Stovianen (siswa Stovia) adalah contoh terbaik atas apa yang terjadi itu. Stovia didirikan guna menciptakan “hamba sahaya” pelayan kepentingan tuan-tuan putih perkebunan di Sumatra Timur agar “mesin uang”-nya terus jalan sebab kesehatan buruhnya terjaga. Tapi siapa sangka jika ternyata dari sanalah muncul “hamba sahaya” yang tak membiarkan dirinya terbuai dalam keterpencilan kultural yang diciptakan dan dipelihara untuk menetralisir kenyataan akan kebangkrutan politik dan ekonomi tanah jajahan dan masyarakatnya. Sementara di sisi lain serba keterpurukan dan keterbelakangan itu, mereka lihat sukses peradaban dan kekuasaan Barat. Dalam suasana inilah pengetahuan akan “keterbelakangan masyarakat” menjadi dorongan untuk memasuki “dunia maju”. Membayanglah sebuah komunitas baru yang bebas dari segala yang menghambat jalan ke arah “kemajuan” dan betapa mendesaknya itu untuk diwujudkan. Maka lahirlah pemikiran ihwal “bangsa”.

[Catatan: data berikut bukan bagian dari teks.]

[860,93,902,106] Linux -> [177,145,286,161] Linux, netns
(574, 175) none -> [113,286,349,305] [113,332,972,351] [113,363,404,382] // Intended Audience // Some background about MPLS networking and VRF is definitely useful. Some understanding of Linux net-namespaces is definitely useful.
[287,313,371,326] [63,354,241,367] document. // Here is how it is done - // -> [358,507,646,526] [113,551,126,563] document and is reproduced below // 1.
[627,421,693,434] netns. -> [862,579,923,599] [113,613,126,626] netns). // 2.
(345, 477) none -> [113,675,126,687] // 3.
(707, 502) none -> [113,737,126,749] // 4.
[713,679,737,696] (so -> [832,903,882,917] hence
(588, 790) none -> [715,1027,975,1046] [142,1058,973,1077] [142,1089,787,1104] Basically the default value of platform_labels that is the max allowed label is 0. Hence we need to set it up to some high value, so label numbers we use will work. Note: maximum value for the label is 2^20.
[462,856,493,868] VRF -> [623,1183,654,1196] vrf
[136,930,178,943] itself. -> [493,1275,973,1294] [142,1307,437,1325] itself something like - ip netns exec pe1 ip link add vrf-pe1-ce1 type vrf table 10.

Demi “bangsa” yang dibayangkan, para elite sebagai komunitas politik minoritas yang kreatif, dituntut menjadi ujung tombak gerakan. Otomatis mesti berperan antagonistis terhadap kolonialisme-feodalisme. Nyalalah gelora keberanian, militansi. “Jangan takut,” kata H.M. Misbach. “Rawe-rawe rantas malang-malang putung (hancurkan semua penghalang)” semboyan IP. Para elite itu pun terlihat liar dan memberontak, sebab mereka sadar setiap ide atau ideologi besar mesti diawali oleh gerakan protes atau gerakan sosial sebagai cara utama membongkar institusi-struktur lama dan membangun yang baru.
Kaum protagonis memiliki moral commitment untuk melakukan ide itu. Sebab itu mereka datang dengan fortiter in re atau kekuatan keyakinan bukan hitungan. Bertindak sebagai benteng moral, ketimbang pemburu kekuasaan. Alhasil politik adalah perjuangan bukan kepentingan. Dan cuma sebagai true believer sajalah nilai dan kewajiban itu dapat dijalankan, bila perlu dengan mengorbankan dirinya. Disinilah terletak nilai elite yang historis.

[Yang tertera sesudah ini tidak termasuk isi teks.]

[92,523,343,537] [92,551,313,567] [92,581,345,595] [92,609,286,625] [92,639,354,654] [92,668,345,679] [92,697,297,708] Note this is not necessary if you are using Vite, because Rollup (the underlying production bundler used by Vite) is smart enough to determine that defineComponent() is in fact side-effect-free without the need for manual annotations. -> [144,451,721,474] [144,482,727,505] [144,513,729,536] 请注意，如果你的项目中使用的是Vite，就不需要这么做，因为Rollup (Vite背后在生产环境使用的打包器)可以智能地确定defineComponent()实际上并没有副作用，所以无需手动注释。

Adalah ironi besar nilai-nilai itu kini tinggal keping kenangan saja. Keping kenangan yang karatan dan rusak oleh iklim politik zaman gelap “Prabu Soeharto” yang rupanya masih melanjut dan menyediakan hawa bagus bagi elite-elite kekuasaan dekaden berbudaya kroni, bapakisme dengan kolusi, korupsi, nepotisme serta provitur, karbitan-dongkrakan yang tanpa pengetahuan dan wawasan luas serta moral.